Das Kloster Birkenfeld wurde um 1275 von dem Burggrafen von Nürnberg, Friedrich III von Hohenzollern und seiner Gemahlin Helene, einer Herzogin von Sachsen, gegründet. Das Kloster war für die Töchter des Adels bestimmt. Die Nonnen waren sehr reich. Sie hatten vielfach Leibeigene, eine Rente auf Lebenszeit und konnten sich sogar Dienerinnen halten. Die Arbeiten wurden nicht von den Nonnen, sondern von Laienschwestern und weltlichen Dienstboten verrichtet.

 

Das Kloster war sehr reich. Es hatte große landwirtschaftliche Besitzungen, wie Wälder und es besaß viele Höfe von Windsheim bis Höchstadt und im Steigerwald. Außer von den Burggrafen erhielt es von den Seckendorffs-Rinhofen große Zuwendungen. Die Seckendorff-Rinhofen hatten im Kloster wahrscheinlich auch ein Erbbegräbnis. Es ist daher nicht verwunderlich, daß Margarete von Seckendorff-Rinhofen 1429 zur Äbtissin des Klosters Birkenfeld bestellt wurde.
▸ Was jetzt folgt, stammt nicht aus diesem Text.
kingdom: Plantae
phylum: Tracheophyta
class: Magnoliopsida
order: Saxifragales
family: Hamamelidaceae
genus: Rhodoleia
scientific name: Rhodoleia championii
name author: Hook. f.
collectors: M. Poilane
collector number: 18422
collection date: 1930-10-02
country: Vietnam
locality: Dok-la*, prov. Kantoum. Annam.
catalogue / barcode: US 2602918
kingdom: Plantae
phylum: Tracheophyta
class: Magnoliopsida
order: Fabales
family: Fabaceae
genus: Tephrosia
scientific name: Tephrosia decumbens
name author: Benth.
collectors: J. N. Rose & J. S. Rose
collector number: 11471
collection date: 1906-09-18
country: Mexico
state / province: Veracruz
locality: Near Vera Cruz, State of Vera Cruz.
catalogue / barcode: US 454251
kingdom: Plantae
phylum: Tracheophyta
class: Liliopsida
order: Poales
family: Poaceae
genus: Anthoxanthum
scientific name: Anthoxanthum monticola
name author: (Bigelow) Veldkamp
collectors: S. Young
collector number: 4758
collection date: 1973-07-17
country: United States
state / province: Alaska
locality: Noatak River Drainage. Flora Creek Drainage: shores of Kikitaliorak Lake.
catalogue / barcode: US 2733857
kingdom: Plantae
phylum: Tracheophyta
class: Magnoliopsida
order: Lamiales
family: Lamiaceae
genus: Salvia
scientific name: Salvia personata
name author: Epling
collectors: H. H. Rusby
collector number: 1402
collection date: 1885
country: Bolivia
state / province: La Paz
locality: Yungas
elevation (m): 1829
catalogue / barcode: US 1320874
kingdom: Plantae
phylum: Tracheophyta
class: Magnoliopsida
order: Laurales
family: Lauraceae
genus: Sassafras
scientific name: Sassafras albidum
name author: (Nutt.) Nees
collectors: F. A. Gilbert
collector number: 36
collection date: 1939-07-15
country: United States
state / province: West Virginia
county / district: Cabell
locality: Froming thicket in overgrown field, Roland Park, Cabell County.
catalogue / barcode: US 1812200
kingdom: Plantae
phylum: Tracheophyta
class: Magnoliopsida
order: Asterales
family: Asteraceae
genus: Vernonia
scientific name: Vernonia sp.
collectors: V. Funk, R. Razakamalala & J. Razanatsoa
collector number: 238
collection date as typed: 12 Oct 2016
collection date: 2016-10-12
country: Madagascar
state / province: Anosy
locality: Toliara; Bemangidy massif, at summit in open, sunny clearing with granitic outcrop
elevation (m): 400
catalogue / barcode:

Neben der Margarete von Seckendorff-Rinhofen waren weitere Seckendorffs Äbtissinnen des Klosters, nämlich Dorothea von Seckendorff von 1463-1469 und Margarete von Seckendorff von 15.02.1515. Die Stifterin hatte also genügend finanzielle Mittel, um die Kirche zu errichten.

 

Übrigens war es nicht das erste Gotteshaus, das in der ersten urkundlichen Erwähnung des Ortes 1158 in einem Schutzbrief des Klosters Münchaurach "Rinhofen mit der Capellen und seinen Zugehörungen" aufgeführt wird.